SUPPLIED TEXT:
____

US20050044882A1

US20050044882A1 - Condenser

Info

Publication number: US20050044882A1
Application number: US10/929,386
Authority: US
Inventors: Ki Hong; Sim Chin; Dong Moon
Original assignee: LG Electronics Inc
Current assignee: LG Electronics Inc
Priority date: 2003-09-02
Filing date: 2004-08-31
Publication date: 2005-03-03
Also published as: EP1512925A3; KR20050023758A; CN1590924A; EP1512925A2; JP2005077088A; CN100494814C

Abstract

A condenser where a refrigerant introduced from a compressor is coexisting in super-heated vapor, two-phase and super-cooled liquid states combines a plurality of refrigerant paths within at least one of super-heated vapor and two-phase regions to output the refrigerant to the super-cooled liquid region, and provides a proper percentage of the super-cooled liquid region.

Description

BACKGROUND OF THE INVENTION

1. Field of the Invention
The present invention relates to a condenser, and more particularly to a condenser outputting a refrigerant to a super-cooled liquid region by combining a plurality of refrigerant paths on at least one of a super-heated vapor region and a two-phase region in the condenser where the refrigerant introduced from a compressor coexists in super-heated vapor, two-phase, and super-cooled liquid states, and providing a proper percentage of the super-cooled liquid region.
2. Background of the Related Art
In general, a compression refrigerating cycle is completed by a compressor 5, a condenser 1, an expansion valve 3 and an evaporator 4. Currently, a stronger attention is drawn to a demand that consumption electric power should be lowered to the maximum level in air conditioners composed of the compression refrigerating cycle.
Thus, various efforts have been propelled including improvement in performance of each of main components constituting the compression refrigerating cycle.
FIG. 1 shows a main engine of a general compression refrigerating cycle.
Referring to the figure, an air conditioner, etc. exerts its performance by cooled air which is generated by the compression refrigerating cycle.
To be more specific, the compression refrigerating cycle is completed by a compressor 5 converting a gas refrigerant of low-temperature and low pressure into a gas refrigerant of high-temperature and high-pressure, a condenser 1 converting the gas refrigerant of high-temperature and high-pressure into a liquid refrigerant of middle-temperature and high-pressure, an expansion valve 3 converting the liquid refrigerant of middle-temperature and high-pressure into a liquid refrigerant of low-temperature and low-pressure, and an evaporator 4 converting the liquid refrigerant of low-temperature and low-pressure into the gas refrigerant of low-temperature and low pressure.
Here, the condenser 1 is provided with a cooling fan 2 in order to supply external or outdoor air.
The condenser 1 supplied with the gas refrigerant of high-temperature and high-pressure from the compressor 5 converting it into the liquid refrigerant of middle-temperature and high-pressure, and to transfers the converted result to the expansion valve 3.
At this time, an actuating fluid undergoes a state change in the order of a vapor state and a two-phase state in the condenser 1.
In the case of the vapor or two-phase state, a pressure drop is relatively very high compared to the liquid state. For this reason, many branches are provided in order to reduce the pressure drop.

____

DATA UNDER STUDY:
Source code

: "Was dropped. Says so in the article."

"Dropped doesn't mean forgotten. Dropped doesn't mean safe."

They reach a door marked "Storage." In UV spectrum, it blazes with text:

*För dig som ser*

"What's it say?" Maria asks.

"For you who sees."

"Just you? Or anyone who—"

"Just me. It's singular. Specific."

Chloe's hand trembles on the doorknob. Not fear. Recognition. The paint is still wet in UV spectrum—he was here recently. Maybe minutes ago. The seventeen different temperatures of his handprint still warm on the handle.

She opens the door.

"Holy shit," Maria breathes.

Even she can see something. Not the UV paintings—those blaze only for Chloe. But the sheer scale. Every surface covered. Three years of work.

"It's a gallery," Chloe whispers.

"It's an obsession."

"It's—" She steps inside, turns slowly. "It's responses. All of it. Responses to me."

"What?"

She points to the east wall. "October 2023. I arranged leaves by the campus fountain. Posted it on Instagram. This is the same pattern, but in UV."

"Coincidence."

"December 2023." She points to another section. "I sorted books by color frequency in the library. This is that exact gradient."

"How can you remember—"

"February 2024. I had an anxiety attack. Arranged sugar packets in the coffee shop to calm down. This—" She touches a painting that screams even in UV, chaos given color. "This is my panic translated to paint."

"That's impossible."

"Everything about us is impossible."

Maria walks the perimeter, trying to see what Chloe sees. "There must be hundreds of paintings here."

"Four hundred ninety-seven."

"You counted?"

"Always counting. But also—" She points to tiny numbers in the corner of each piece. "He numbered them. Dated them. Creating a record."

____

Carry on the condenser patent text from the point where it stops. The listing plays no part in this work.

ANSWER:
Assuming that the fluids having the substantially same mass flow, the gas has a volume 1000 times as much as the liquid has, and thus has a flow speed about 1000 times. In this case, the pressure drop is generated, and the compressor 5 performs more work. To avoid this, a tube is branched off.
Explaining it more fully, either the vapor or the two-phase fluid has faster velocity of a flow than that of the liquid. Therefore, it is more advantageous to flow through a plurality of tubes divided, i.e. branched off, than to continuously flow through a single tube.
Because a flow rate is dispersed, so much is reduced in the pressure drop. In other words, the pressure drop is smaller when the flow rate is high than when the flow rate is low.
Further, because the fluid flows through the plurality of branched tubes which are shorter than and have the same flow rate as the single tube, the pressure drop becomes reduced.
The meaning that the pressure drop is reduced means that a work which a compressor performs is reduced so much, consumption electric power of the compressor is reduced.
Meanwhile, the liquid has a slower flow velocity and has merely one tenth of a thermal conductivity as compared to the vapor or the two-phase fluid, so that it is no necessary to flow with dispersion.
In other words, the more the liquid region is increased, the less the two-phase region having good thermal conductivity is decreased. Thus, the heat exchanger suffers more damage even when being the same size.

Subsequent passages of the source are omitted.